The Figure 3 caption needs work.  The plotted curves are not “Contours” in the usual sense of indicating the path of a constant property, so this word should be replaced with something like “Curves”.  “The arrows to the right of each plot”---there are no arrows shown?  The curves have varying color from black through red to white, but the caption does not explain the meaning of these colors.

 

This figure and caption have been revised.

 

 

Section 3.2.1, line 496+: The interpretation of mid-latitude (extratropical) cold zones and warm belts via upwelling and downwelling respectively is assumptive---see for example: https://dps53-aas.ipostersessions.com/Default.aspx?s=91-AD-E4-0F-83-F1-F1-4F-F9-11-B1-A4-06-7E-7D-B0

The point is that turning off upwelling and downwelling does not turn off the cold and warm anomalies in the extratropical troposphere; they are present regardless. This point also applies to the discussion in Section 3.3.3 for Uranus and Neptune, where it may help with the conundrum presented.

 

I would like to express my gratitude for this comment. I have revisited this poster and it has opened my eyes. I had fallen into the trap.  The text has now been changed to be clear that interpretations of upwelling and downwelling were assumptive and not the only interpretations.  Thank you for the insight.

 

Latitudes should be indicated as planetographic (preferred for dynamics) or planetocentric, especially for Saturn and Jupiter.  For example, in the caption to Figure 6 on p. 16, the dashed lines are +/- 12 deg, but is this planetographic or planetocentric? The distinction matters.

 

I have revised the text to specify planetographic or centric where necessary.

 

The English is rough throughout---the article would benefit from professional copyediting. A few examples: line 32: “was the naturally investigated first”

 

My apologies for the poor, rushed writing.   I have corrected all the errors you have noted, plus a few more.   I have hopefully not introduced too many new errors in the new text.

 

line 61: “observations of the Venus”

line 119: “initial temperatures measurements”

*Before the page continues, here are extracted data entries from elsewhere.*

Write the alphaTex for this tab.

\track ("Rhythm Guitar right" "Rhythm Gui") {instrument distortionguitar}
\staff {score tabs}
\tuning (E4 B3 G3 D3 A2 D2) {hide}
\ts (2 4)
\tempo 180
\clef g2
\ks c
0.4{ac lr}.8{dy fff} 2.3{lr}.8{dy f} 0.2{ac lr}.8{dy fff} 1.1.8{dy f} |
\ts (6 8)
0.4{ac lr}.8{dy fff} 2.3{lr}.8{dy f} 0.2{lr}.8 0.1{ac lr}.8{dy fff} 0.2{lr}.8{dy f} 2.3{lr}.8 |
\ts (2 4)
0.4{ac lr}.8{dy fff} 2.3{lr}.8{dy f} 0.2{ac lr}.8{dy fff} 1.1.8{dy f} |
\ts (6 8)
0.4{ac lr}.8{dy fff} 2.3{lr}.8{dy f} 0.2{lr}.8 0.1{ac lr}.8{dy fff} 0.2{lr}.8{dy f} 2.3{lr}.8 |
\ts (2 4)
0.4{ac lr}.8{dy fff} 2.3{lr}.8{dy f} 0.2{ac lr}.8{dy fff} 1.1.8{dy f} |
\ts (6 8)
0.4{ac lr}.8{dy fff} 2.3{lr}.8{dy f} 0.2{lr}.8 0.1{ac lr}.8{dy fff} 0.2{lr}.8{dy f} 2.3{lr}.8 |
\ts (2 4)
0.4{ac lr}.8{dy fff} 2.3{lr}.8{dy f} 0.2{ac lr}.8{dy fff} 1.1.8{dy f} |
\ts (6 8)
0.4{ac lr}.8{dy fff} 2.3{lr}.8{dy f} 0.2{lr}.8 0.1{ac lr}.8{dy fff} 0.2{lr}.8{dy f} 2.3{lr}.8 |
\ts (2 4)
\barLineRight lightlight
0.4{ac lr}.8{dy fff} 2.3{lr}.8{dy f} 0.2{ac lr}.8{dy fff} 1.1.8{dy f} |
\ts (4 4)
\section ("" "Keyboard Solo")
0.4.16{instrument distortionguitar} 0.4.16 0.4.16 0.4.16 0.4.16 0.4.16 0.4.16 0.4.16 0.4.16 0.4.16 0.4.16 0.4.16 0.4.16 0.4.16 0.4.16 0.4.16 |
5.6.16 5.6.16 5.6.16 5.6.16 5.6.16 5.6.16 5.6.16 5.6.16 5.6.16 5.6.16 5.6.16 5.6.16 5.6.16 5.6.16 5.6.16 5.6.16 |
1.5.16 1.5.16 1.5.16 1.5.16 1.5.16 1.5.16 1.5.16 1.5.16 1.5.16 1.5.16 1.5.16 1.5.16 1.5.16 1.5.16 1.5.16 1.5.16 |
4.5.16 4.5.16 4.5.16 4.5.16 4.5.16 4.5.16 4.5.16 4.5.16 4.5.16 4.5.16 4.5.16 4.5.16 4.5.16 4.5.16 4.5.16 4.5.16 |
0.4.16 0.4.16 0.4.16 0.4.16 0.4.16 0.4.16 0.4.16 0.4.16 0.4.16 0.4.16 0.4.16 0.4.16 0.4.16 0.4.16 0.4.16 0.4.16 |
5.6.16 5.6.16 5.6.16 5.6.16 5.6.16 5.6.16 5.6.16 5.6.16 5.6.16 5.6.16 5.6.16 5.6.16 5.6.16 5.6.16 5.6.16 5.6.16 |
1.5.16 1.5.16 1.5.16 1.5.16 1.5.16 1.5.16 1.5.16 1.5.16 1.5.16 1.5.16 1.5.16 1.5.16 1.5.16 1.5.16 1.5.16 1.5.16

line 120: “longer and longer wavelengths…millimeter, and sub-millimeter” <jumbled order>

line 145: “acutely interpreted” <does not make sense; need to rephrase>

line 151-152: “of the CH4 at could” <missing words>

line 170: “prinn1975phosphine,prinn1977carbon” <formatting typos>

line 195: “cm(-1)” <typo>

line 201, 295, 328, 347, 368, 414, 443, 444, 533, 562, 620, 709: 

“[104? ]” “[188? ]”  “[206? -210]”  “??” “189?” “Figure ??” “249?” “188?” “269? ?” “Figure ??” “Figure ??” “??. From” <extraneous “?”>

line 256: “CIRS observations of the Jupiter”

line 288: “ISO was followed the Spitzer

line 296: “(CH3C2H/C3H4)” <what is the purpose of “/C3H4” ?>

line 529: “Section []”

line 628: “~75circ

line 657: “to signifiicantly shorter” -> “to be significantly shorter” <2 typos>

line 692-693: “predicted temperatures and should rise” <missing word>

line 719+: <Lots of extraneous template instructions>

 

The above errors, including LaTeX formatting issues, have now been corrected. Thanks again for your help.